His gift of faith
Lord willing, I will be 63 years old soon. Two older family members were called Home this year. I share my stories, that God has given to me. Everyone has a story. I realized I had forgotten many hard things; the edges around some losses are softer now.
Beauty and love though remain. Grow stronger. Unconditional love.
C old and time to
O pen books, new and old
L oved and saved for a
D ecember day
With December 1, I am beginning to read a new devotional by Sarah Young: Jesus Always: Embracing Joy in His Presence (2016, Thomas Nelson). I bought my copy at a Target store, and this morning found the page for her book at Thomas Nelson. Sarah Young writes from a perspective of chronic health problems, and time in prayer and Bible study. I like the design of her small books.
Mind the Gap – I love to learn. It is indeed interesting to reflect upon various creative projects. Some days, creating posts, the work is easy.

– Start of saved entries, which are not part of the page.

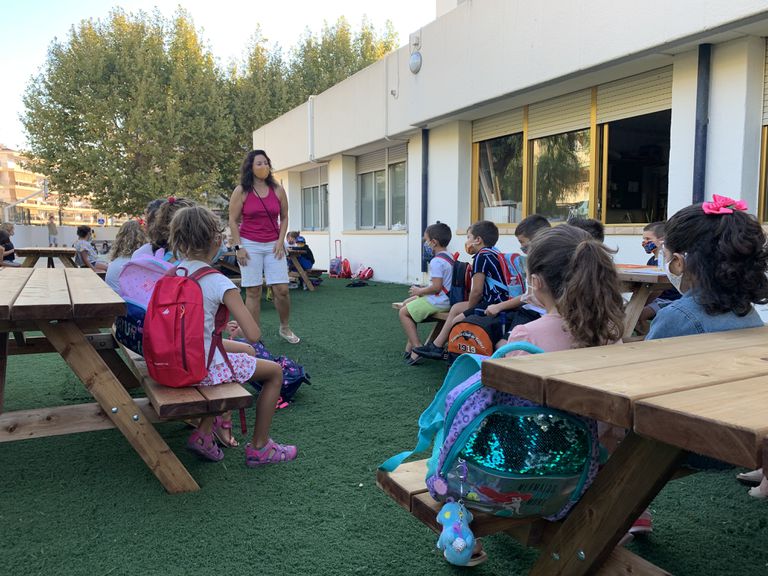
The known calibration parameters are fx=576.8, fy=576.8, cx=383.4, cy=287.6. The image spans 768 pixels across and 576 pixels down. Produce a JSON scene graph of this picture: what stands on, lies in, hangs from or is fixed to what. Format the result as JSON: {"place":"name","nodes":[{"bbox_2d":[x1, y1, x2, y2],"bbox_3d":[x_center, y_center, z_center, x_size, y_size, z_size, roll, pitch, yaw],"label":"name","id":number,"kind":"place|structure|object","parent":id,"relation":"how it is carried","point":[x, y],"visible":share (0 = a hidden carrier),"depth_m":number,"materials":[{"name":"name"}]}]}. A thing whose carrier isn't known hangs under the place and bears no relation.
{"place":"outdoors","nodes":[
{"label":"outdoors","id":0,"kind":"place"},
{"bbox_2d":[0,145,104,226],"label":"apartment building","id":1,"kind":"structure","parent":0,"point":[18,186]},
{"bbox_2d":[5,223,123,250],"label":"boundary wall","id":2,"kind":"structure","parent":0,"point":[67,241],"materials":[{"name":"white concrete"}]},
{"bbox_2d":[0,0,436,153],"label":"sky","id":3,"kind":"structure","parent":0,"point":[147,2],"materials":[{"name":"white"}]},
{"bbox_2d":[0,272,767,575],"label":"artificial lawn","id":4,"kind":"structure","parent":0,"point":[158,500],"materials":[{"name":"green plastic"}]},
{"bbox_2d":[0,267,248,491],"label":"picnic table","id":5,"kind":"object","parent":4,"relation":"on","point":[59,304],"visible":0.91,"depth_m":2.50,"materials":[{"name":"brown wood"}]},
{"bbox_2d":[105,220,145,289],"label":"child","id":6,"kind":"object","parent":5,"relation":"on","point":[131,223],"visible":0.47,"depth_m":4.36},
{"bbox_2d":[114,251,174,351],"bbox_3d":[-1.122,0.057,2.806,0.405,0.479,0.335,3,7,30],"label":"pink backpack","id":7,"kind":"object","parent":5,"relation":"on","point":[153,273],"visible":0.35,"depth_m":2.71,"materials":[{"name":"fabric"}]},
{"bbox_2d":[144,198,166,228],"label":"child","id":8,"kind":"object","parent":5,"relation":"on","point":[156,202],"visible":0.16,"depth_m":5.14},
{"bbox_2d":[136,196,193,262],"bbox_3d":[-1.268,-0.173,3.488,0.469,0.746,0.484,0,6,-2],"label":"child","id":9,"kind":"object","parent":5,"relation":"on","point":[166,210],"visible":0.27,"depth_m":3.41},
{"bbox_2d":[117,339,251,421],"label":"wooden bench","id":10,"kind":"object","parent":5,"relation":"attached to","point":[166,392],"visible":0.41,"depth_m":2.31,"materials":[{"name":"brown wood"}]},
{"bbox_2d":[151,203,298,468],"bbox_3d":[-0.766,0.217,2.608,0.637,1.061,0.569,3,7,29],"label":"girl","id":11,"kind":"object","parent":5,"relation":"on","point":[258,442],"visible":0.68,"depth_m":2.58},
{"bbox_2d":[142,263,232,384],"bbox_3d":[-0.855,0.145,2.524,0.375,0.476,0.441,-3,7,-28],"label":"red backpack","id":12,"kind":"object","parent":11,"relation":"attached to","point":[177,310],"visible":0.93,"depth_m":2.38,"materials":[{"name":"red fabric"}]},
{"bbox_2d":[228,150,294,344],"bbox_3d":[-1.160,-0.364,5.475,0.570,1.764,0.750,-3,7,-28],"label":"woman","id":13,"kind":"object","parent":4,"relation":"on","point":[258,205],"visible":0.96,"depth_m":5.33},
{"bbox_2d":[234,338,309,407],"bbox_3d":[-0.757,0.535,3.809,0.543,0.410,0.401,2,6,23],"label":"backpack","id":14,"kind":"object","parent":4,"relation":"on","point":[288,384],"visible":0.39,"depth_m":3.70,"materials":[{"name":"blue fabric"}]},
{"bbox_2d":[286,248,322,289],"bbox_3d":[-1.776,-0.346,10.576,1.009,0.722,1.548,-3,7,-28],"label":"picnic table","id":15,"kind":"object","parent":4,"relation":"on","point":[291,250],"visible":0.45,"depth_m":10.16,"materials":[{"name":"brown wood"}]},
{"bbox_2d":[286,231,314,270],"bbox_3d":[-1.558,-0.644,10.548,0.564,0.767,0.551,1,6,9],"label":"child","id":16,"kind":"object","parent":15,"relation":"on","point":[306,263],"visible":0.71,"depth_m":10.45},
{"bbox_2d":[328,239,343,276],"bbox_3d":[-1.073,-0.641,13.058,0.318,0.862,0.396,-3,7,-28],"label":"bag","id":17,"kind":"object","parent":4,"relation":"on","point":[331,271],"visible":0.94,"depth_m":12.97,"materials":[{"name":"fabric"}]},
{"bbox_2d":[339,259,351,278],"bbox_3d":[-0.846,-0.397,12.917,0.263,0.439,0.358,-3,7,-28],"label":"red backpack","id":18,"kind":"object","parent":4,"relation":"on","point":[345,271],"visible":0.96,"depth_m":12.81,"materials":[{"name":"red fabric"}]},
{"bbox_2d":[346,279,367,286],"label":"black bag","id":19,"kind":"object","parent":4,"relation":"on","point":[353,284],"visible":0.99,"depth_m":11.02,"materials":[{"name":"black plastic"}]},
{"bbox_2d":[354,265,374,280],"bbox_3d":[-0.412,-0.310,12.249,0.329,0.343,0.393,-3,7,-28],"label":"red bag","id":20,"kind":"object","parent":4,"relation":"on","point":[368,275],"visible":0.99,"depth_m":12.16,"materials":[{"name":"red fabric"}]},
{"bbox_2d":[391,302,450,353],"bbox_3d":[0.805,0.412,4.511,0.696,0.435,1.545,-3,7,-28],"label":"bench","id":21,"kind":"object","parent":4,"relation":"on","point":[398,305],"visible":0.13,"depth_m":4.79,"materials":[{"name":"brown wood"}]},
{"bbox_2d":[397,222,454,364],"bbox_3d":[0.392,0.045,4.657,0.510,1.059,0.585,4,7,33],"label":"boy","id":22,"kind":"object","parent":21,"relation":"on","point":[426,307],"visible":0.86,"depth_m":4.54},
{"bbox_2d":[448,258,471,305],"bbox_3d":[0.625,-0.034,4.571,0.280,0.372,0.347,-3,7,-28],"label":"backpack","id":23,"kind":"object","parent":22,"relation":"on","point":[461,267],"visible":0.55,"depth_m":4.45,"materials":[{"name":"fabric"}]},
{"bbox_2d":[410,220,504,364],"bbox_3d":[0.635,0.034,4.293,0.650,1.027,0.493,-3,7,-28],"label":"boy","id":24,"kind":"object","parent":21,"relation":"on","point":[496,237],"visible":0.78,"depth_m":4.19},
{"bbox_2d":[485,249,525,299],"bbox_3d":[0.856,-0.081,4.102,0.335,0.368,0.379,-3,7,-28],"label":"backpack","id":25,"kind":"object","parent":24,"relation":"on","point":[512,258],"visible":0.62,"depth_m":3.98,"materials":[{"name":"fabric"}]},
{"bbox_2d":[485,215,550,335],"bbox_3d":[0.947,-0.010,3.717,0.529,0.899,0.502,-3,7,-28],"label":"boy","id":26,"kind":"object","parent":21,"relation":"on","point":[536,220],"visible":0.32,"depth_m":3.66},
{"bbox_2d":[379,325,767,575],"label":"picnic table","id":27,"kind":"object","parent":4,"relation":"on","point":[589,496],"visible":0.77,"depth_m":1.28,"materials":[{"name":"brown wood"}]},
{"bbox_2d":[380,344,603,521],"bbox_3d":[0.282,0.339,1.432,0.546,0.407,0.375,-1,6,-10],"label":"backpack","id":28,"kind":"object","parent":27,"relation":"on","point":[465,431],"visible":0.71,"depth_m":1.32,"materials":[{"name":"fabric"}]},
{"bbox_2d":[436,497,477,565],"bbox_3d":[0.175,0.573,1.380,0.088,0.154,0.122,-3,7,-28],"label":"plush toy","id":29,"kind":"object","parent":28,"relation":"hanging from","point":[461,541],"visible":0.98,"depth_m":1.36,"materials":[{"name":"blue fabric"}]},
{"bbox_2d":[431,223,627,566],"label":"girl","id":30,"kind":"object","parent":27,"relation":"on","point":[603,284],"visible":0.37,"depth_m":1.54},
{"bbox_2d":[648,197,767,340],"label":"girl","id":31,"kind":"object","parent":27,"relation":"on","point":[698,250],"visible":0.54,"depth_m":1.78},
{"bbox_2d":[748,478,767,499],"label":"shoe","id":32,"kind":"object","parent":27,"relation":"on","point":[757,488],"visible":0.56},
{"bbox_2d":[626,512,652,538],"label":"shoe","id":33,"kind":"object","parent":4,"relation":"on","point":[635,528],"visible":0.11,"depth_m":2.00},
{"bbox_2d":[616,265,675,338],"bbox_3d":[1.476,0.252,3.972,0.983,0.755,1.453,-3,7,-28],"label":"picnic table","id":34,"kind":"object","parent":4,"relation":"on","point":[651,278],"visible":0.28,"depth_m":3.53,"materials":[{"name":"brown wood"}]},
{"bbox_2d":[568,215,605,242],"bbox_3d":[1.278,-0.143,3.822,0.448,0.682,0.459,0,6,-2],"label":"child","id":35,"kind":"object","parent":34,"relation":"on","point":[597,225],"visible":0.16,"depth_m":3.76},
{"bbox_2d":[639,218,677,326],"bbox_3d":[1.907,0.004,3.895,0.474,0.894,0.494,0,6,0],"label":"child","id":36,"kind":"object","parent":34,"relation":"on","point":[651,249],"visible":0.31,"depth_m":3.91},
{"bbox_2d":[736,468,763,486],"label":"shoe","id":37,"kind":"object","parent":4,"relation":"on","point":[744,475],"visible":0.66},
{"bbox_2d":[446,313,499,357],"bbox_3d":[0.589,0.317,3.672,0.315,0.306,0.356,-3,7,-28],"label":"backpack","id":38,"kind":"object","parent":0,"point":[461,333],"visible":0.75,"depth_m":3.57,"materials":[{"name":"fabric"}]},
{"bbox_2d":[249,0,767,291],"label":"building","id":39,"kind":"structure","parent":0,"point":[455,217],"depth_m":8.12,"materials":[{"name":"white paint"}]},
{"bbox_2d":[308,95,314,161],"bbox_3d":[-1.795,-4.012,14.432,0.182,1.716,0.266,-3,7,-28],"label":"drainpipe","id":40,"kind":"object","parent":39,"relation":"attached to","point":[310,110],"visible":0.87,"depth_m":14.38,"materials":[{"name":"white"}]},
{"bbox_2d":[299,166,328,229],"bbox_3d":[-1.782,-2.380,15.431,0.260,1.889,2.330,-3,7,-28],"label":"window","id":41,"kind":"structure","parent":39,"relation":"in","point":[314,186],"depth_m":15.54,"materials":[{"name":"glass"}]},
{"bbox_2d":[357,144,406,229],"bbox_3d":[0.010,-2.067,12.059,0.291,1.864,2.485,-3,7,-28],"label":"window","id":42,"kind":"structure","parent":39,"relation":"in","point":[364,178],"depth_m":12.13,"materials":[{"name":"glass"}]},
{"bbox_2d":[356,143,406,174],"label":"roller shutter","id":43,"kind":"object","parent":42,"relation":"attached to","point":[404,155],"visible":0.73,"depth_m":11.85,"materials":[{"name":"grey plastic"}]},
{"bbox_2d":[409,51,421,73],"bbox_3d":[0.535,-3.879,9.891,0.171,0.375,0.339,-3,7,-28],"label":"wall lamp","id":44,"kind":"object","parent":39,"relation":"attached to","point":[417,55],"visible":0.98,"depth_m":9.83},
{"bbox_2d":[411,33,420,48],"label":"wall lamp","id":45,"kind":"object","parent":39,"relation":"attached to","point":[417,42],"visible":0.94,"depth_m":9.62,"materials":[{"name":"white"}]},
{"bbox_2d":[420,128,428,268],"bbox_3d":[0.702,-1.559,10.027,0.174,2.416,0.188,-3,7,-28],"label":"drainpipe","id":46,"kind":"object","parent":39,"relation":"attached to","point":[425,176],"visible":0.71,"depth_m":9.96,"materials":[{"name":"metal"}]},
{"bbox_2d":[471,70,671,227],"bbox_3d":[2.437,-1.674,7.804,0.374,1.775,3.481,-3,7,-28],"label":"window","id":47,"kind":"structure","parent":39,"relation":"in","point":[644,197],"depth_m":7.46,"materials":[{"name":"glass"}]},
{"bbox_2d":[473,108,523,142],"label":"roller shutter","id":48,"kind":"object","parent":47,"relation":"attached to","point":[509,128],"visible":0.63,"depth_m":8.49,"materials":[{"name":"beige plastic"}]},
{"bbox_2d":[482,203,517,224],"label":"white box","id":49,"kind":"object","parent":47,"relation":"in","point":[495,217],"visible":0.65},
{"bbox_2d":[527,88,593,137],"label":"roller shutter","id":50,"kind":"object","parent":47,"relation":"attached to","point":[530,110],"visible":0.75,"depth_m":7.59,"materials":[{"name":"beige plastic"}]},
{"bbox_2d":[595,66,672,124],"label":"roller shutter","id":51,"kind":"object","parent":47,"relation":"attached to","point":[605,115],"visible":0.7,"depth_m":6.72,"materials":[{"name":"beige plastic"}]},
{"bbox_2d":[692,44,710,202],"bbox_3d":[3.296,-1.145,6.064,0.184,2.668,0.192,-3,7,-28],"label":"drainpipe","id":52,"kind":"object","parent":39,"relation":"attached to","point":[705,78],"visible":0.65,"depth_m":5.96,"materials":[{"name":"metal"}]},
{"bbox_2d":[757,41,767,221],"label":"window","id":53,"kind":"structure","parent":39,"relation":"in","point":[765,146],"depth_m":5.64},
{"label":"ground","id":54,"kind":"structure","parent":0},
{"bbox_2d":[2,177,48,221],"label":"basketball hoop","id":55,"kind":"object","parent":54,"relation":"on","point":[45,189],"visible":0.7,"depth_m":33.65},
{"bbox_2d":[15,246,79,268],"bbox_3d":[-5.521,-0.268,9.581,1.170,0.735,1.692,-3,7,-28],"label":"picnic table","id":56,"kind":"object","parent":54,"relation":"on","point":[50,254],"visible":0.63,"depth_m":9.22,"materials":[{"name":"brown wood"}]},
{"bbox_2d":[0,223,20,265],"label":"child","id":57,"kind":"object","parent":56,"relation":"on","point":[2,236],"visible":0.81,"depth_m":8.73},
{"bbox_2d":[73,225,105,270],"bbox_3d":[-4.728,-0.547,9.246,0.520,0.861,0.540,1,6,12],"label":"child","id":58,"kind":"object","parent":56,"relation":"on","point":[81,244],"visible":0.76,"depth_m":9.12},
{"bbox_2d":[47,214,58,246],"bbox_3d":[-15.057,-2.406,26.221,0.512,1.689,0.523,1,6,10],"label":"person","id":59,"kind":"object","parent":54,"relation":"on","point":[51,223],"visible":0.91,"depth_m":26.08},
{"bbox_2d":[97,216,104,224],"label":"sign","id":60,"kind":"object","parent":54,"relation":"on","point":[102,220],"visible":0.86,"depth_m":34.91,"materials":[{"name":"blue"}]},
{"bbox_2d":[17,5,240,219],"bbox_3d":[-12.224,-7.368,29.072,9.921,12.080,9.869,-3,7,-28],"label":"tree","id":61,"kind":"object","parent":54,"relation":"on","point":[32,128],"visible":0.94,"depth_m":26.49,"materials":[{"name":"green plant"}]},
{"bbox_2d":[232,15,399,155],"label":"tree","id":62,"kind":"object","parent":54,"relation":"on","point":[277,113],"visible":0.42,"depth_m":30.85,"materials":[{"name":"green plant"}]}
]}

Other days, a post that takes a minute to view may take me some time to create. One day, I might take a photo and it shows what I see. Other days, I try many times. Or I stop for the day, and then the next day or two, things seem easier. I am retired now.
Growing older, I have a different perspective on time. As a teacher, I had to be “on time” and meet many deadlines. With other projects, there can be another sense of time. A poem may take some time, and still seem new and bless others years later.
Each project has its own journey. Creativity is an important part of health for me. I have also learned if I can no longer do one thing, to try something else. My definition of creativity includes many activities. The caregiving years with my mother and family were very creative. Later on, my poetry reflected all I could not write at the time.
in the night
Poem and letters: Ellen Grace Olinger
There is a lot of rest around the work now.
This photo of our paperwhites is one of my favorites. I tried different ideas, and then cropped the photo to show the flowers most of all.
After my father died, his brother encouraged my mother to volunteer at a nursing home. Mom was in her mid-60s then. She did not drive and my Uncle Carl took her there every Friday for many years. This nursing home took care of her in her last illness. Her service was honored and she knew where she was.
Enola M. Borgh (1917 – 2004), my mother, also had a distinguished career as a professor and author in English literature and composition. She modeled for me that service is service. She spoke at conferences, and she folded towels. She also taught English as a second language at a church, after she retired. I still miss her, though the grief is more gentle now, and we shall meet again. Meanwhile I still hope to read her published work. I pray the Psalms and try to keep growing in new times, with lots of rest as well.